Ho et al. [58] reported that mtDNA content in day 6 blastocysts increases as the number of hours needed to reach the blastocyst stage increases. It is reasonable to extrapolate that in patients with developmentally delayed or arrested embryos, cells may divide more slowly, resulting in a higher mtDNA content in trophectoderm cells. As the main cause of developmental delay or arrest is the activation of the mitotic checkpoint triggered by aneuploidy [59, 60], and euploid embryos have a higher blastulation rate [61], aneuploid TE cells bear a considerably higher mtDNA content than euploid TE cells. Although higher mtDNA contents are associated with aneuploid blastocysts, factors determining differences in mtDNA quantity may exist in oocytes prior to fertilization. Over half of the aneuploidies detected in blastocysts are the product of aberrations during female meiosis [6264], suggesting that variables predisposing to meiotic aneuploidy in oocytes also affect mtDNA levels later in embryonic development.
Whether there is an association between mtDNA copy number and embryo viability remains a matter of debate. Previous studies have produced conflicting results on whether mtDNA copy number could [1, 5, 6, 2529, 32, 33, 3946] be a useful biomarker for embryo viability. One scenario that reconciles conflicting reports is an inappropriate method of analysis. As shown in the present study, biopsy day, ploidy, and NGS platform have a significant effect on mtDNA content value; therefore, it is inappropriate to establish a threshold of mtDNA level by treating the dataset as uniform, as done in previous studies [25, 26, 33].

- _INFORMATION GIVEN_
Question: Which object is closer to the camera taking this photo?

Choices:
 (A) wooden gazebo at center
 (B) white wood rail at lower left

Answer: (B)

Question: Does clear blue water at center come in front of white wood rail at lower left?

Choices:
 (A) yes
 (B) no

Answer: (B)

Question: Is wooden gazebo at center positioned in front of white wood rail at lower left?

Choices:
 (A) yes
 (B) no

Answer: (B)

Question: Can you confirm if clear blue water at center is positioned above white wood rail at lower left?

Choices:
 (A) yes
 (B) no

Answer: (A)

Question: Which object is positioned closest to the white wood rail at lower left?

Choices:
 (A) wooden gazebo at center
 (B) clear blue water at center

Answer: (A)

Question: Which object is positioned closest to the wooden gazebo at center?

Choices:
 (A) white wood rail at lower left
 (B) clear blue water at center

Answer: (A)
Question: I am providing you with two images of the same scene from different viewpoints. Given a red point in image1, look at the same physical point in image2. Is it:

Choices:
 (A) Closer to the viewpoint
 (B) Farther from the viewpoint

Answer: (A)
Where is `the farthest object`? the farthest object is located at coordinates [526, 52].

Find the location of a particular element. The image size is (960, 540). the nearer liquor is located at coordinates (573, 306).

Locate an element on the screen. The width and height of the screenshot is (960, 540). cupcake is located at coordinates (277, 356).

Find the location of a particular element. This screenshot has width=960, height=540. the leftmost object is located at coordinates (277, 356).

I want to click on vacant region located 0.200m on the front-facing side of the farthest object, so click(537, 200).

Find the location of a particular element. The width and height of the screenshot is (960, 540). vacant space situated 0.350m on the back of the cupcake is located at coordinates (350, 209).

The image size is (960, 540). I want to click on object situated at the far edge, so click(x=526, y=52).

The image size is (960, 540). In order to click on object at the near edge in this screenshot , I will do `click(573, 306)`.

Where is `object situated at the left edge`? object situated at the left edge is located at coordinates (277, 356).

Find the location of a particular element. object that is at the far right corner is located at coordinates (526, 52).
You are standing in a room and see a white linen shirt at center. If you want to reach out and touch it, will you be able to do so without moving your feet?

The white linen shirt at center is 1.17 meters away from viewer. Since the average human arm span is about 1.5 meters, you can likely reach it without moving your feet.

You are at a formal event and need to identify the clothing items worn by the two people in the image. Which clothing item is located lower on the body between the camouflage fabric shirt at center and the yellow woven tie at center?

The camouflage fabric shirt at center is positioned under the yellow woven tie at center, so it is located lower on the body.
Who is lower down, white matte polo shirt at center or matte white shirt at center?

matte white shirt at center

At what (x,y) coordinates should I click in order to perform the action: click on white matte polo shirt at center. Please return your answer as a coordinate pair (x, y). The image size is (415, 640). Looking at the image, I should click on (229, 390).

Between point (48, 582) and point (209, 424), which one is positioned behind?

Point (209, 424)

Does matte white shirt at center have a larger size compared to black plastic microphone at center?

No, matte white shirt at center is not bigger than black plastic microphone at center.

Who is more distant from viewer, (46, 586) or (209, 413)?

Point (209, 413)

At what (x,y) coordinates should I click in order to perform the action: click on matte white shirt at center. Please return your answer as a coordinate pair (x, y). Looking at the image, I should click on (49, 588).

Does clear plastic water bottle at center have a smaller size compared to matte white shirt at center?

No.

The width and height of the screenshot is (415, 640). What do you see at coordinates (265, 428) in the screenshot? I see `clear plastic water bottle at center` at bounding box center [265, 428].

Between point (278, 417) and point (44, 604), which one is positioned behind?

- _REQUIRED ACTIONS_
[A] According to the excerpt on mtDNA content, what is the main cause of developmental delay or arrest in embryos?
[B] Using the excerpt on mtDNA content, explain why it is inappropriate to set a threshold of mtDNA level by treating the dataset as uniform.
[C] For each statement, decide whether it agrees with the excerpt on mtDNA content, and answer yes or no, quoting the words that decide it: (i) Euploid embryos reach the blastocyst stage at a higher rate. (ii) Fewer than half of the aneuploidies found in blastocysts come from errors during female meiosis. (iii) Whether mtDNA copy number is linked to embryo viability is a settled question.
The records were taken from a different source than the text.

- _LIST OF ANSWERS_
[A] The activation of the mitotic checkpoint triggered by aneuploidy.

[B] Biopsy day, ploidy, and NGS platform have a significant effect on the mtDNA content value. Because of this, a single threshold applied to the whole dataset as if it were uniform is inappropriate.

[C]
(i) Yes: "euploid embryos have a higher blastulation rate"
(ii) No: "Over half of the aneuploidies detected in blastocysts are the product of aberrations during female meiosis"
(iii) No: "Whether there is an association between mtDNA copy number and embryo viability remains a matter of debate."